For B2B companies looking to sell B2C through eCommerce channels, it’s not as simple as just setting up another consumer-facing website. Instead, changes to warehouse set-up, inventory management, back-end software and fulfilment processes all need to be considered. In many ways, B2B eCommerce and B2C are quite similar – both sales channels involve the same product and require the same basic end-to-end processes for picking, packing and shipping product. However, the demand of B2C eCommerce customers is quite different from B2B and the geographic spread of customers tends to be much larger. As a starting point, it is important to make sure that both B2B sales and B2C sales are managed through a single database – such as an all-in-one inventory and accounting ERP solution. This means eCommerce inventory management is consolidated across all sales channels and reduces the amount of manual work involved with managing multiple, standalone solutions. Other considerations include:
Different Order Types
With B2C eCommerce, many customers purchase “one-off” or single piece items, compared to the nature of B2B bulk purchases.

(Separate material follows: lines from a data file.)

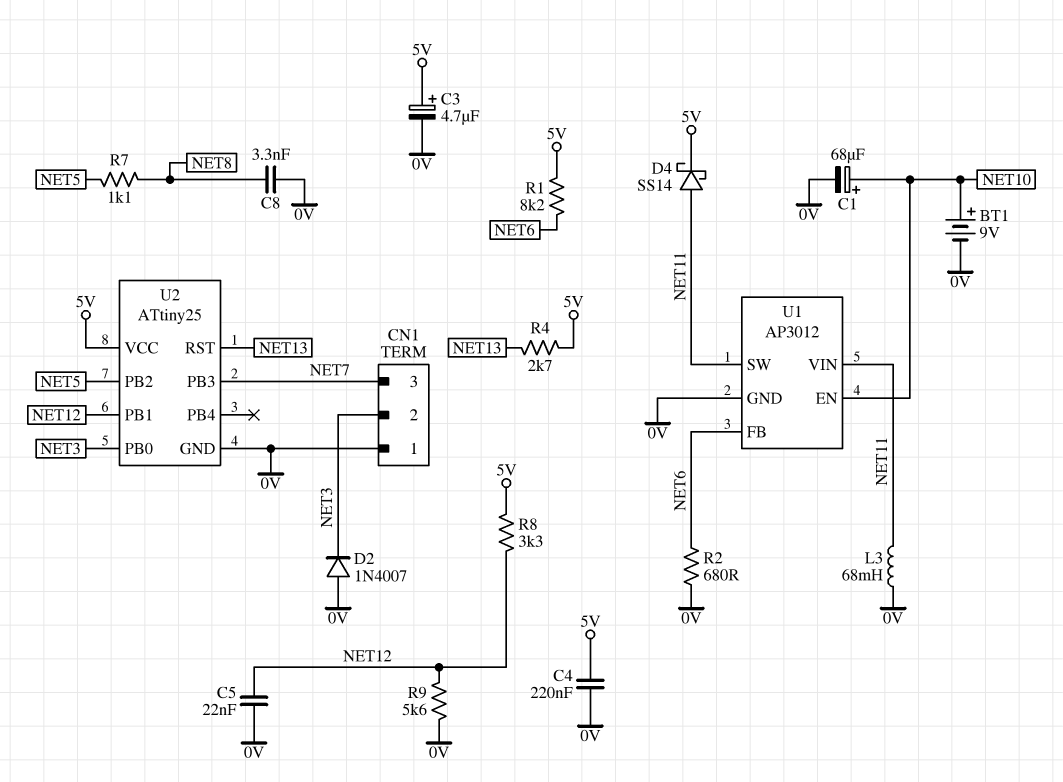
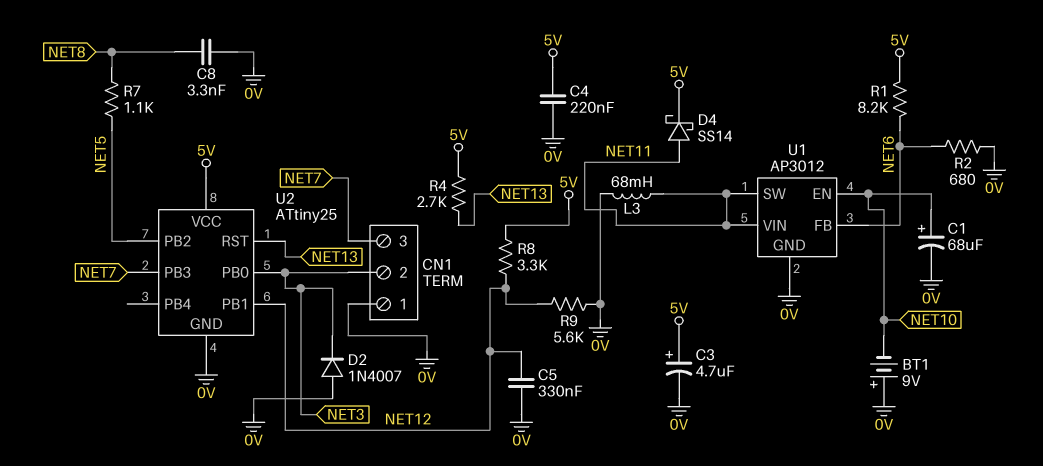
BT1: 9V (plus NET10, minus 0V) -> 9V (plus 0V, minus NET10)
C5: 22nF (0V, NET12) -> 330nF (0V, NET12)

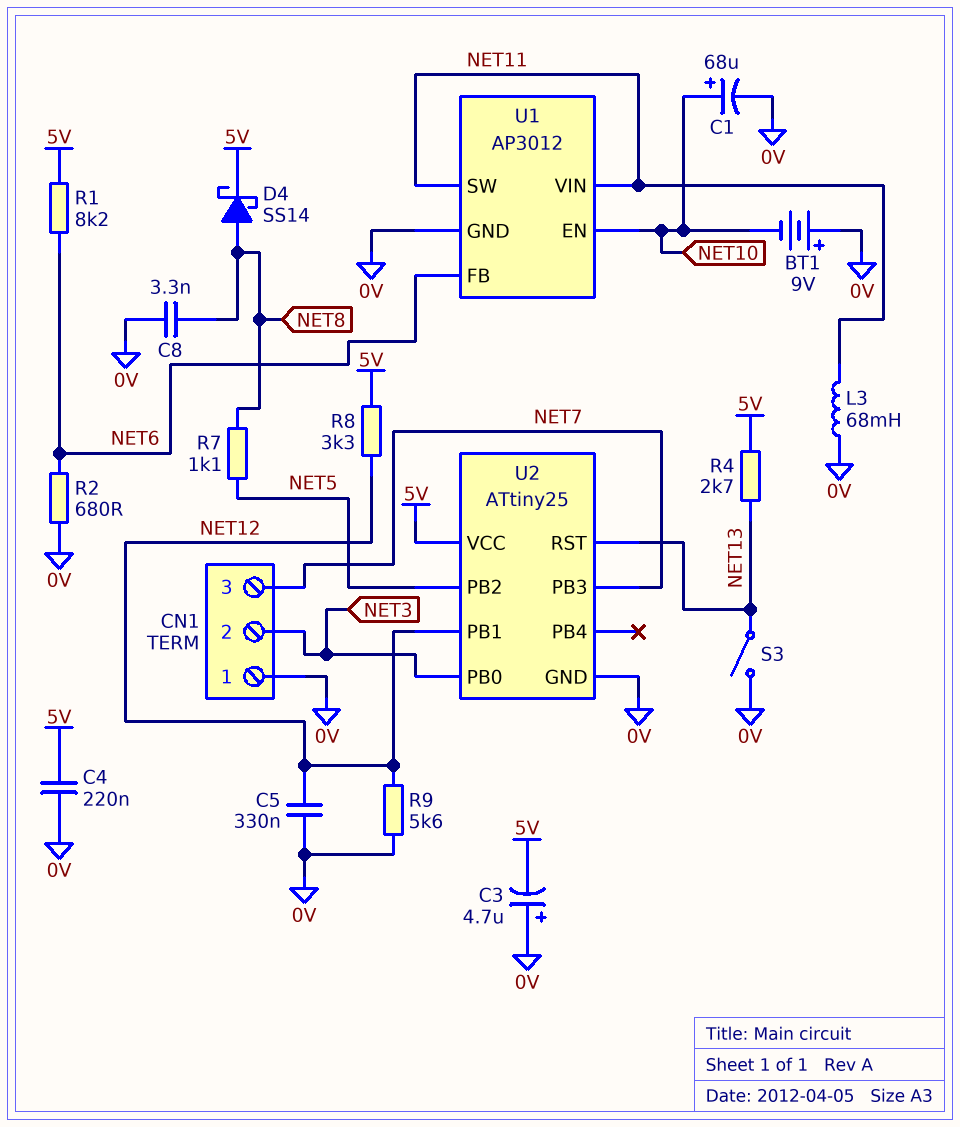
C3: 4.7uF (plus 5V, minus 0V) -> 4.7uF (plus 0V, minus 5V)
D2: diode 1N4007 (A 0V, K NET3) -> none
D4: schottky SS14 (A NET11, K 5V) -> schottky SS14 (A NET8, K 5V)
S3: none -> switch (0V, NET13)

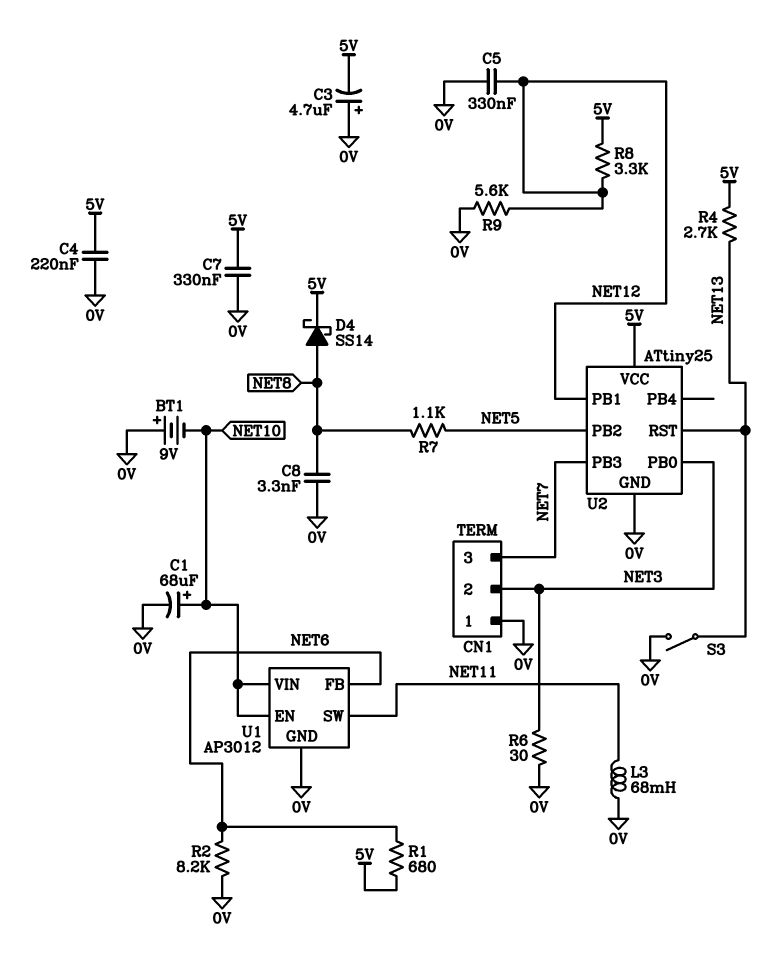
C7: none -> 330nF (0V, 5V)
R1: 8.2k (5V, NET6) -> 680 (5V, NET6)
R2: 680 (0V, NET6) -> 8.2k (0V, NET6)
R6: none -> 30 (0V, NET3)
U1 pin VIN: NET11 -> NET10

Designing warehouse space to accommodate this means placing popular, single items closest to packing stations and the addition of consolidated picking. Consolidated picking works best when dealing with high sales volumes and a large number of SKUs. With consolidated picking, the order picker picks the same SKU for multiple orders at the same time – reducing the travel time throughout the warehouse. Once an employee has finished picking the same SKU for multiple orders, items are brought back to a packing station where they are sorted by order, packed and shipped. This allows a business to fulfil multiple orders (B2B and B2C) more quickly.
B2C eCommerce inventory management must encompass sales from all channels including B2B wholesale phone and email orders, orders from trade shows, orders from sales reps in the field, as well as other B2C orders through marketplaces such as Amazon and eBay. One mistake many companies make when implementing a B2C website is trying to use the B2C eCommerce platform as an inventory management tool. Not only does this involve additional manual work, but it does not provide a true view of inventory availability. Even if you distinguish B2B and B2C inventory within your system, the ability to see all product available helps to fulfil as many orders as possible. Consider the situation where an online B2C customer places an order for product that is only available from your B2B inventory. However, a quick review of available inventory shows that the product in question is arriving on a purchase order the following day. Would you rather lose the sale or fulfil from your B2B stock?
Another consideration with eCommerce inventory management is the virtual warehouse. This groups distribution warehouses together in a network so that back-end systems consider all available inventory for fulfilling orders (irrespective of actual physical location of product). With virtual warehouse management, inventory might be held in a warehouse, retail store, vendor location or 3PL. When a customer places an order, effective virtual inventory optimizes the fulfilment process by locating the product closest to the customer for fulfilment. This method of inventory management has many benefits including the ability to offer more product and brands to all customers without having to buy additional warehouse space. However, it requires that you build and maintain good relationships with suppliers, 3PLs and other vendors who manage inventory on your behalf – to ensure they provide the same level of customer service and efficient order fulfilment.